# EXTRAIT
- - - - -

Il parut enfin aux hommes sages et compatissants que la condamnation du général Lally était un de ces meurtres commis avec le glaive de la justice. Il n’est point de nation civilisée chez qui les lois, faites pour protéger l’innocence, n’aient servi quelquefois à l’opprimer. C’est un malheur attaché à la nature humaine, faible, passionnée, aveugle. Depuis le supplice des Templiers, point de siècle où les juges en France n’aient commis plusieurs de ces erreurs meurtrières. Tantôt c’était une loi absurde et barbare qui commandait ces iniquités judiciaires, tantôt c’était une loi sage qu’on pervertissait[1].

- - - - -

# DONNÉES FOURNIES
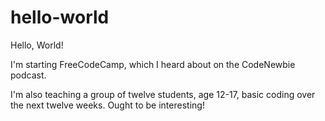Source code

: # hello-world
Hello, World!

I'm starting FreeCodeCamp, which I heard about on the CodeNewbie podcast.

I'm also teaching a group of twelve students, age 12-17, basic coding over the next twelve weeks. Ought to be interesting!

- - - - -

# TRAVAIL DEMANDÉ
1: Reproduisez fidèlement le passage de l'extrait qui commence aux mots « Il parut enfin » et s'arrête après « sage qu’on pervertissait[1]. ».
2: Relevez dans l'extrait tous les adjectifs qui qualifient la nature humaine.
3: D'après l'extrait, à quoi tient le fait que des lois faites pour protéger l'innocence aient parfois servi à l'opprimer ?

# SOLUTIONS PROPOSÉES
1:
Il parut enfin aux hommes sages et compatissants que la condamnation du général Lally était un de ces meurtres commis avec le glaive de la justice. Il n’est point de nation civilisée chez qui les lois, faites pour protéger l’innocence, n’aient servi quelquefois à l’opprimer. C’est un malheur attaché à la nature humaine, faible, passionnée, aveugle. Depuis le supplice des Templiers, point de siècle où les juges en France n’aient commis plusieurs de ces erreurs meurtrières. Tantôt c’était une loi absurde et barbare qui commandait ces iniquités judiciaires, tantôt c’était une loi sage qu’on pervertissait[1].

2: faible, passionnée, aveugle

3: C'est un malheur attaché à la nature humaine. Celle-ci est faible, passionnée et aveugle.